[BEGIN Exercise materials]

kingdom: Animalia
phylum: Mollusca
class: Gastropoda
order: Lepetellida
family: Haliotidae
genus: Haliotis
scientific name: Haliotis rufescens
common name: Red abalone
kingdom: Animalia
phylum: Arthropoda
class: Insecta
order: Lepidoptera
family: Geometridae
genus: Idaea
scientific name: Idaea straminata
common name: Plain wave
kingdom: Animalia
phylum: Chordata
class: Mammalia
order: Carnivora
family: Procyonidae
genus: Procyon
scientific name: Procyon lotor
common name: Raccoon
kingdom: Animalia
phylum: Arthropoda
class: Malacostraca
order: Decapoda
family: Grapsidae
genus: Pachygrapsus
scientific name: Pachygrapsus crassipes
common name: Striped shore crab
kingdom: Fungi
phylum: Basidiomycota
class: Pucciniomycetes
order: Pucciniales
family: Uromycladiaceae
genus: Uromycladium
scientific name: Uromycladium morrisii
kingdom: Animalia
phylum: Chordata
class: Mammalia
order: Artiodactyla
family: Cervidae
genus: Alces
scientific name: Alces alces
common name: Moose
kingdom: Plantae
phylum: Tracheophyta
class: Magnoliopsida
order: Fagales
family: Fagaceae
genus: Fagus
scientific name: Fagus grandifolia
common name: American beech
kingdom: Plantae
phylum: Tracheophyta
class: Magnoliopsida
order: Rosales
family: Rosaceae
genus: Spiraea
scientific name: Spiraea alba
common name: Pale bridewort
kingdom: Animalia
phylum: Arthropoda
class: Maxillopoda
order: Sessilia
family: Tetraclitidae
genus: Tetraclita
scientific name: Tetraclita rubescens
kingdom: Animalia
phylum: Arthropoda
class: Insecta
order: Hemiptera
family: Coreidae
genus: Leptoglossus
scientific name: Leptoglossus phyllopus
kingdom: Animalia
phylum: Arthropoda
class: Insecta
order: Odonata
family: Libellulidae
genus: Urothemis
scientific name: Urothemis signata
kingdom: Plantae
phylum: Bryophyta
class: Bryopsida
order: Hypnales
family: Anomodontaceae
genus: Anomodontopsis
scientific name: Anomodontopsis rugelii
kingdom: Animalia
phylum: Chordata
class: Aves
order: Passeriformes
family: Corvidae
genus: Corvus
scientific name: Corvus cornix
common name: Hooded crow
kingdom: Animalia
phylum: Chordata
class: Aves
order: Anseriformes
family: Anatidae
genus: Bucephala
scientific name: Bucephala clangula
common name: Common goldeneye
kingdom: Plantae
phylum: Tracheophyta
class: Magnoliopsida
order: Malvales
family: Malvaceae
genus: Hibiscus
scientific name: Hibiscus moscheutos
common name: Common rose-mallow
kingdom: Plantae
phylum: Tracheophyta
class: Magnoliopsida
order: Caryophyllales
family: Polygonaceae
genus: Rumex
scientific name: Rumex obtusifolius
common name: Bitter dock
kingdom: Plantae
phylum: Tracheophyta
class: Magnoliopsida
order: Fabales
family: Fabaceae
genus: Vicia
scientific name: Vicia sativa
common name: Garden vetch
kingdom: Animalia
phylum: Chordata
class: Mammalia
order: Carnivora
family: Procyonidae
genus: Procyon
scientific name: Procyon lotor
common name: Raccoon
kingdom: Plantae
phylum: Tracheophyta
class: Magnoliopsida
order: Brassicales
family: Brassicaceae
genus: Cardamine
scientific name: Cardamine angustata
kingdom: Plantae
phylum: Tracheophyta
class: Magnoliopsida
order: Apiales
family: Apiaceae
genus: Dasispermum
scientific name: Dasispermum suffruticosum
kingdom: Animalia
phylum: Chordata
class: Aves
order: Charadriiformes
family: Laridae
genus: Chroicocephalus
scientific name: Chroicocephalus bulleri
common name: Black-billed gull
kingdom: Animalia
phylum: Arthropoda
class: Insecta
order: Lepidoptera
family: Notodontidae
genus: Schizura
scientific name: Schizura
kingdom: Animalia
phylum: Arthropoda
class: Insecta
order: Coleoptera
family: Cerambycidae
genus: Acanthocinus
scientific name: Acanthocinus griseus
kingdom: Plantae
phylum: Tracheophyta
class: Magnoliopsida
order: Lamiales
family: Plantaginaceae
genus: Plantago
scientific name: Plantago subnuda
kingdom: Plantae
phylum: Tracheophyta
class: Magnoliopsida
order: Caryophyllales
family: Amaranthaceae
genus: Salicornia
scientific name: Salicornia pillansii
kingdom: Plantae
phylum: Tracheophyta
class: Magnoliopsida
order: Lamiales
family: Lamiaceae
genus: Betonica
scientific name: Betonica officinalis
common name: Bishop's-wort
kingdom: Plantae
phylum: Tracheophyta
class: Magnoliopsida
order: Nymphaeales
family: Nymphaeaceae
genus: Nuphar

[END Exercise materials]

Exercise task
Copy every line of the data above, keeping each line's wording, spelling, and order unchanged.

Answer to this exercise
kingdom: Animalia
phylum: Mollusca
class: Gastropoda
order: Lepetellida
family: Haliotidae
genus: Haliotis
scientific name: Haliotis rufescens
common name: Red abalone
kingdom: Animalia
phylum: Arthropoda
class: Insecta
order: Lepidoptera
family: Geometridae
genus: Idaea
scientific name: Idaea straminata
common name: Plain wave
kingdom: Animalia
phylum: Chordata
class: Mammalia
order: Carnivora
family: Procyonidae
genus: Procyon
scientific name: Procyon lotor
common name: Raccoon
kingdom: Animalia
phylum: Arthropoda
class: Malacostraca
order: Decapoda
family: Grapsidae
genus: Pachygrapsus
scientific name: Pachygrapsus crassipes
common name: Striped shore crab
kingdom: Fungi
phylum: Basidiomycota
class: Pucciniomycetes
order: Pucciniales
family: Uromycladiaceae
genus: Uromycladium
scientific name: Uromycladium morrisii
kingdom: Animalia
phylum: Chordata
class: Mammalia
order: Artiodactyla
family: Cervidae
genus: Alces
scientific name: Alces alces
common name: Moose
kingdom: Plantae
phylum: Tracheophyta
class: Magnoliopsida
order: Fagales
family: Fagaceae
genus: Fagus
scientific name: Fagus grandifolia
common name: American beech
kingdom: Plantae
phylum: Tracheophyta
class: Magnoliopsida
order: Rosales
family: Rosaceae
genus: Spiraea
scientific name: Spiraea alba
common name: Pale bridewort
kingdom: Animalia
phylum: Arthropoda
class: Maxillopoda
order: Sessilia
family: Tetraclitidae
genus: Tetraclita
scientific name: Tetraclita rubescens
kingdom: Animalia
phylum: Arthropoda
class: Insecta
order: Hemiptera
family: Coreidae
genus: Leptoglossus
scientific name: Leptoglossus phyllopus
kingdom: Animalia
phylum: Arthropoda
class: Insecta
order: Odonata
family: Libellulidae
genus: Urothemis
scientific name: Urothemis signata
kingdom: Plantae
phylum: Bryophyta
class: Bryopsida
order: Hypnales
family: Anomodontaceae
genus: Anomodontopsis
scientific name: Anomodontopsis rugelii
kingdom: Animalia
phylum: Chordata
class: Aves
order: Passeriformes
family: Corvidae
genus: Corvus
scientific name: Corvus cornix
common name: Hooded crow
kingdom: Animalia
phylum: Chordata
class: Aves
order: Anseriformes
family: Anatidae
genus: Bucephala
scientific name: Bucephala clangula
common name: Common goldeneye
kingdom: Plantae
phylum: Tracheophyta
class: Magnoliopsida
order: Malvales
family: Malvaceae
genus: Hibiscus
scientific name: Hibiscus moscheutos
common name: Common rose-mallow
kingdom: Plantae
phylum: Tracheophyta
class: Magnoliopsida
order: Caryophyllales
family: Polygonaceae
genus: Rumex
scientific name: Rumex obtusifolius
common name: Bitter dock
kingdom: Plantae
phylum: Tracheophyta
class: Magnoliopsida
order: Fabales
family: Fabaceae
genus: Vicia
scientific name: Vicia sativa
common name: Garden vetch
kingdom: Animalia
phylum: Chordata
class: Mammalia
order: Carnivora
family: Procyonidae
genus: Procyon
scientific name: Procyon lotor
common name: Raccoon
kingdom: Plantae
phylum: Tracheophyta
class: Magnoliopsida
order: Brassicales
family: Brassicaceae
genus: Cardamine
scientific name: Cardamine angustata
kingdom: Plantae
phylum: Tracheophyta
class: Magnoliopsida
order: Apiales
family: Apiaceae
genus: Dasispermum
scientific name: Dasispermum suffruticosum
kingdom: Animalia
phylum: Chordata
class: Aves
order: Charadriiformes
family: Laridae
genus: Chroicocephalus
scientific name: Chroicocephalus bulleri
common name: Black-billed gull
kingdom: Animalia
phylum: Arthropoda
class: Insecta
order: Lepidoptera
family: Notodontidae
genus: Schizura
scientific name: Schizura
kingdom: Animalia
phylum: Arthropoda
class: Insecta
order: Coleoptera
family: Cerambycidae
genus: Acanthocinus
scientific name: Acanthocinus griseus
kingdom: Plantae
phylum: Tracheophyta
class: Magnoliopsida
order: Lamiales
family: Plantaginaceae
genus: Plantago
scientific name: Plantago subnuda
kingdom: Plantae
phylum: Tracheophyta
class: Magnoliopsida
order: Caryophyllales
family: Amaranthaceae
genus: Salicornia
scientific name: Salicornia pillansii
kingdom: Plantae
phylum: Tracheophyta
class: Magnoliopsida
order: Lamiales
family: Lamiaceae
genus: Betonica
scientific name: Betonica officinalis
common name: Bishop's-wort
kingdom: Plantae
phylum: Tracheophyta
class: Magnoliopsida
order: Nymphaeales
family: Nymphaeaceae
genus: Nuphar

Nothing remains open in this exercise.